J’y pensais depuis plusieurs semaines. J’avais envie d’un signe extérieur très visible pour symboliser que j’avais changé, que cette année 2006 avait fait de moi une autre personne. J’avais déjà deux tatouages: une licorne sur mon épaule gauche, faite pour mes 25 ans et censée représenter ma période jeux de rôles/mythologique celtique/mariage avec un Breton intégriste/recherche de connaissance + un kanji sur la hanche droite, fait vers 28 ans et censé représenter ma période arts martiaux/Japon/Pacs avec un self-proclaimed modern samouraï/recherche d’harmonie. Je voulais marquer dans ma chair le début d’une nouvelle ère de ma vie, dont tout ce que je sais pour le moment c’est qu’elle sera consacrée à la recherche de vérité – la mienne et celle des autres.
J’ai un peu repoussé le passage à l’acte sous prétexte de pas le temps. En réalité, je mourais de trouille comme chaque fois que je m’attends à souffrir physiquement. Cet après-midi, enfin, je me suis décidée. J’avais l’estomac noué et tout le corps baigné de sueur froide, même s’il paraît qu’extérieurement je suis restée très calme jusqu’au moment d’entrer dans la cabine avec la pierceuse. Elle était super craquante, un petit air de Shane dans « The L Word » mais en plus féminin et avec une voix très rassurante. N’empêche que. D’abord, elle m’a fait allonger – une position que je déteste car je m’y sens vulnérable. Ensuite, comme je lui demandais de m’expliquer la procédure en détail pour savoir ce qui se passait à défaut de pouvoir le contrôler, elle m’a dit qu’elle allait piercer à la main. Pas avec un pistolet à air comprimé où quand on sent la douleur, c’est déjà fini. Non, elle allait piquer manuellement, sans anesthésie locale of course, et ça prendrait plusieurs secondes. Là, franchement, j’ai été à deux doigts de m’enfuir comme la mauviette que je suis. Mais j’en avais vraiment envie, de ce piercing. Symboliquement et à plus d’un titre. J’ai vidé mes poumons et braqué mon regard sur le plafond. Elle s’est mise à préparer son aiguille en me donnant les consignes d’hygiène de rigueur. J’écoutais d’une oreille plus que distraite quand une bribe de phrase m’est parvenue aux oreilles:
– …Et pas de rapport bucco-bucal ni bucco-génital pendant quinze jours.

→ DONNÉES D'ENTRÉE:
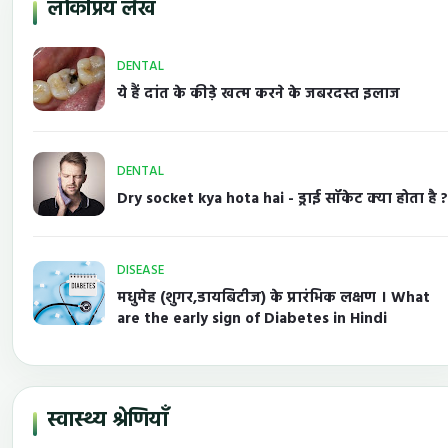
लोकप्रिय लेख
DENTAL
ये हैं दांत के कीड़े खत्म करने के जबरदस्त इलाज
DENTAL
Dry socket kya hota hai - ड्राई सॉकेट क्या होता है ?
DISEASE
मधुमेह (शुगर,डायबिटीज) के प्रारंभिक लक्षण । What
are the early sign of Diabetes in Hindi
स्वास्थ्य श्रेणियाँ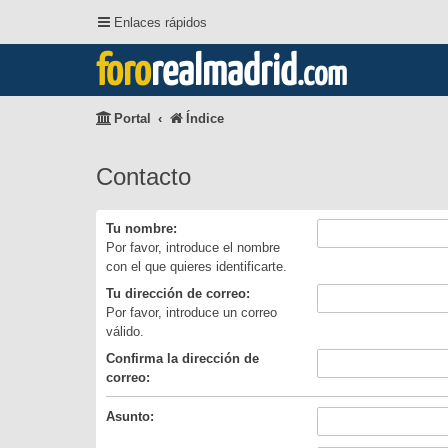
Enlaces rápidos
foro
realmadrid
.com
Portal
Índice
Contacto
Tu nombre:
Por favor, introduce el nombre
con el que quieres identificarte.
Tu dirección de correo:
Por favor, introduce un correo
válido.
Confirma la dirección de
correo:
Asunto: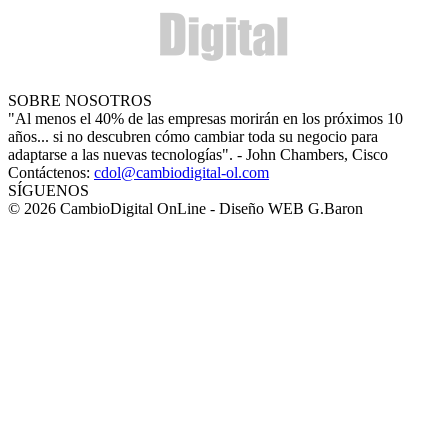
SOBRE NOSOTROS
"Al menos el 40% de las empresas morirán en los próximos 10
años... si no descubren cómo cambiar toda su negocio para
adaptarse a las nuevas tecnologías". - John Chambers, Cisco
Contáctenos:
cdol@cambiodigital-ol.com
SÍGUENOS
© 2026 CambioDigital OnLine - Diseño WEB G.Baron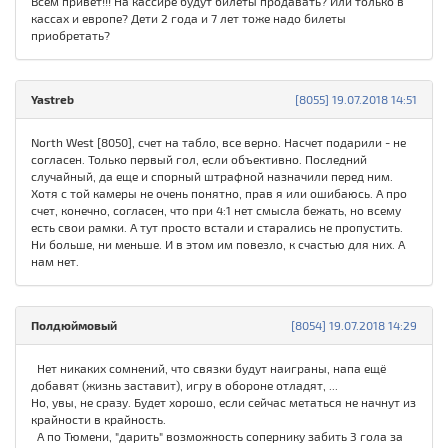
Всем привет!!! На кассире будут билеты продавать? Или только в
кассах и европе? Дети 2 года и 7 лет тоже надо билеты
приобретать?
Yastreb
[8055] 19.07.2018 14:51
North West [8050], счет на табло, все верно. Насчет подарили - не
согласен. Только первый гол, если объективно. Последний
случайный, да еще и спорный штрафной назначили перед ним.
Хотя с той камеры не очень понятно, прав я или ошибаюсь. А про
счет, конечно, согласен, что при 4:1 нет смысла бежать, но всему
есть свои рамки. А тут просто встали и старались не пропустить.
Ни больше, ни меньше. И в этом им повезло, к счастью для них. А
нам нет.
Полдюймовый
[8054] 19.07.2018 14:29
Нет никаких сомнений, что связки будут наиграны, напа ещё
добавят (жизнь заставит), игру в обороне отладят, ...
Но, увы, не сразу. Будет хорошо, если сейчас метаться не начнут из
крайности в крайность.
А по Тюмени, "дарить" возможность сопернику забить 3 гола за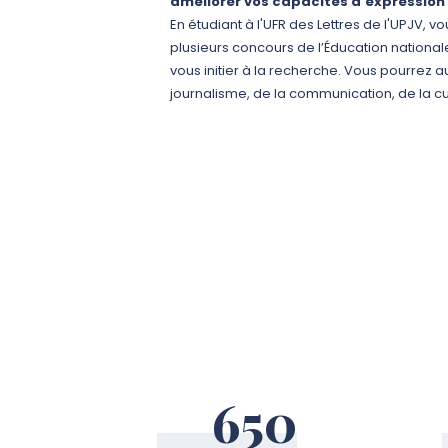
améliorer vos capacités d’expression é
En étudiant à l'UFR des Lettres de l'UPJV, 
plusieurs concours de l’Éducation nationa
vous initier à la recherche. Vous pourrez 
journalisme, de la communication, de la cult
650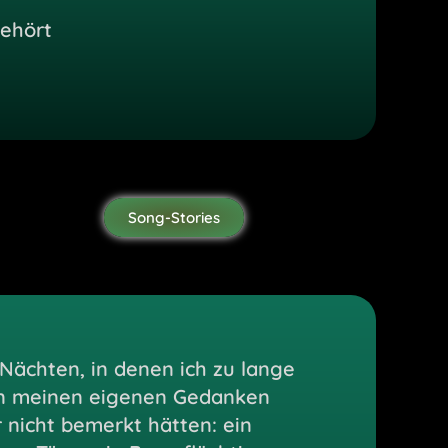
gehört
Song-Stories
Nächten, in denen ich zu lange
an meinen eigenen Gedanken
r nicht bemerkt hätten: ein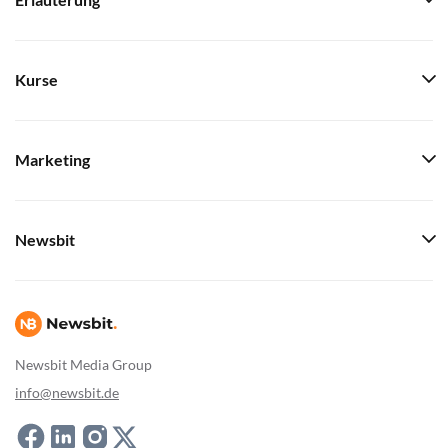
Erläuterung
Kurse
Marketing
Newsbit
Newsbit Media Group
info@newsbit.de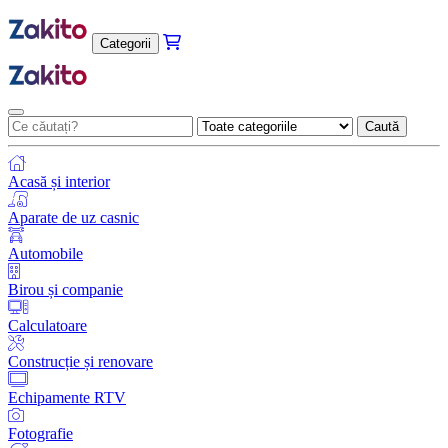
Categorii
Caută
Acasă și interior
Aparate de uz casnic
Automobile
Birou și companie
Calculatoare
Construcție și renovare
Echipamente RTV
Fotografie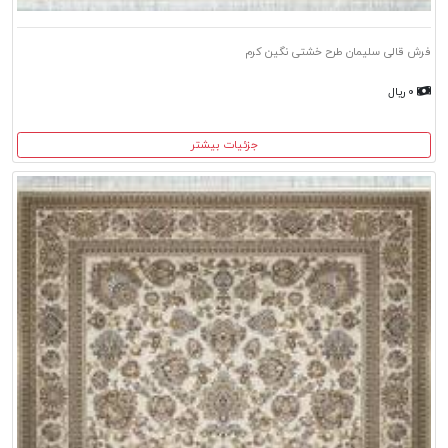
فرش قالی سلیمان طرح خشتی نگین کرم
۰ ریال
جزئیات بیشتر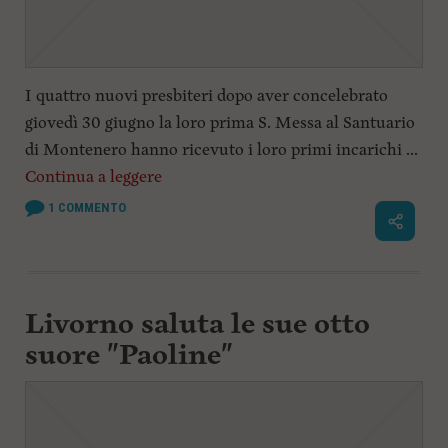
I quattro nuovi presbiteri dopo aver concelebrato
giovedì 30 giugno la loro prima S. Messa al Santuario
di Montenero hanno ricevuto i loro primi incarichi ...
Continua a leggere
1
COMMENTO
Livorno saluta le sue otto
suore "Paoline"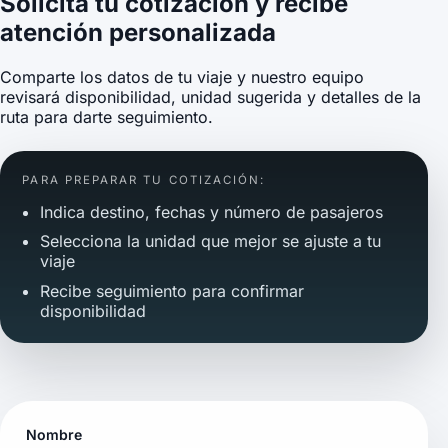
Solicita tu cotización y recibe
atención personalizada
Comparte los datos de tu viaje y nuestro equipo
revisará disponibilidad, unidad sugerida y detalles de la
ruta para darte seguimiento.
PARA PREPARAR TU COTIZACIÓN:
Indica destino, fechas y número de pasajeros
Selecciona la unidad que mejor se ajuste a tu
viaje
Recibe seguimiento para confirmar
disponibilidad
Nombre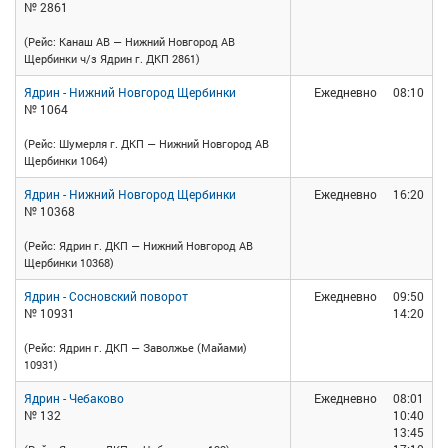
№ 2861
(Рейс: Канаш АВ — Нижний Новгород АВ
Щербинки ч/з Ядрин г. ДКП 2861)
Ядрин - Нижний Новгород Щербинки
Ежедневно
08:10
№ 1064
(Рейс: Шумерля г. ДКП — Нижний Новгород АВ
Щербинки 1064)
Ядрин - Нижний Новгород Щербинки
Ежедневно
16:20
№ 10368
(Рейс: Ядрин г. ДКП — Нижний Новгород АВ
Щербинки 10368)
Ядрин - Сосновский поворот
Ежедневно
09:50
№ 10931
14:20
(Рейс: Ядрин г. ДКП — Заволжье (Майами)
10931)
Ядрин - Чебаково
Ежедневно
08:01
№ 132
10:40
13:45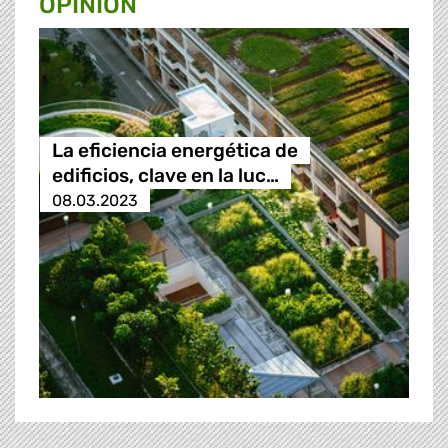
OPINION
La eficiencia energética de
edificios, clave en la luc…
08.03.2023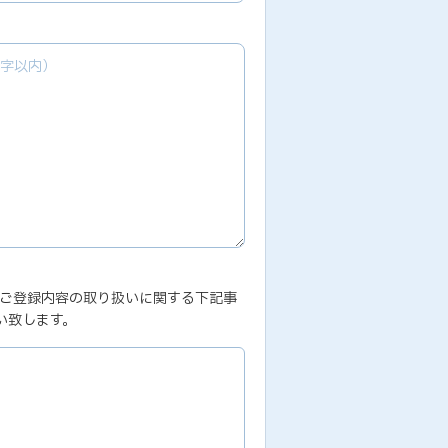
、ご登録内容の取り扱いに関する下記事
い致します。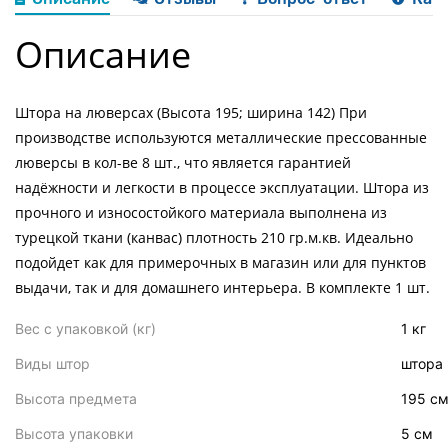
Описание
Штора на люверсах (Высота 195; ширина 142) При
производстве используются металлические прессованные
люверсы в кол-ве 8 шт., что является гарантией
надёжности и легкости в процессе эксплуатации. Штора из
прочного и износостойкого материала выполнена из
турецкой ткани (канвас) плотность 210 гр.м.кв. Идеально
подойдет как для примерочных в магазин или для пунктов
выдачи, так и для домашнего интерьера. В комплекте 1 шт.
Вес с упаковкой (кг)
1 кг
Характеристики
товара
Виды штор
штора
Высота предмета
195 с
Высота упаковки
5 см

→ TÂCHES À RÉALISER:
A: D'après le texte étudié, quel tatouage se trouve sur l'épaule gauche ?
B: Recopiez tout le passage du texte étudié, de « J’y pensais depuis » jusqu'à « celle des autres. ».

→ RÉPONSES AUX TÂCHES:
A: Une licorne.

B:
J’y pensais depuis plusieurs semaines. J’avais envie d’un signe extérieur très visible pour symboliser que j’avais changé, que cette année 2006 avait fait de moi une autre personne. J’avais déjà deux tatouages: une licorne sur mon épaule gauche, faite pour mes 25 ans et censée représenter ma période jeux de rôles/mythologique celtique/mariage avec un Breton intégriste/recherche de connaissance + un kanji sur la hanche droite, fait vers 28 ans et censé représenter ma période arts martiaux/Japon/Pacs avec un self-proclaimed modern samouraï/recherche d’harmonie. Je voulais marquer dans ma chair le début d’une nouvelle ère de ma vie, dont tout ce que je sais pour le moment c’est qu’elle sera consacrée à la recherche de vérité – la mienne et celle des autres.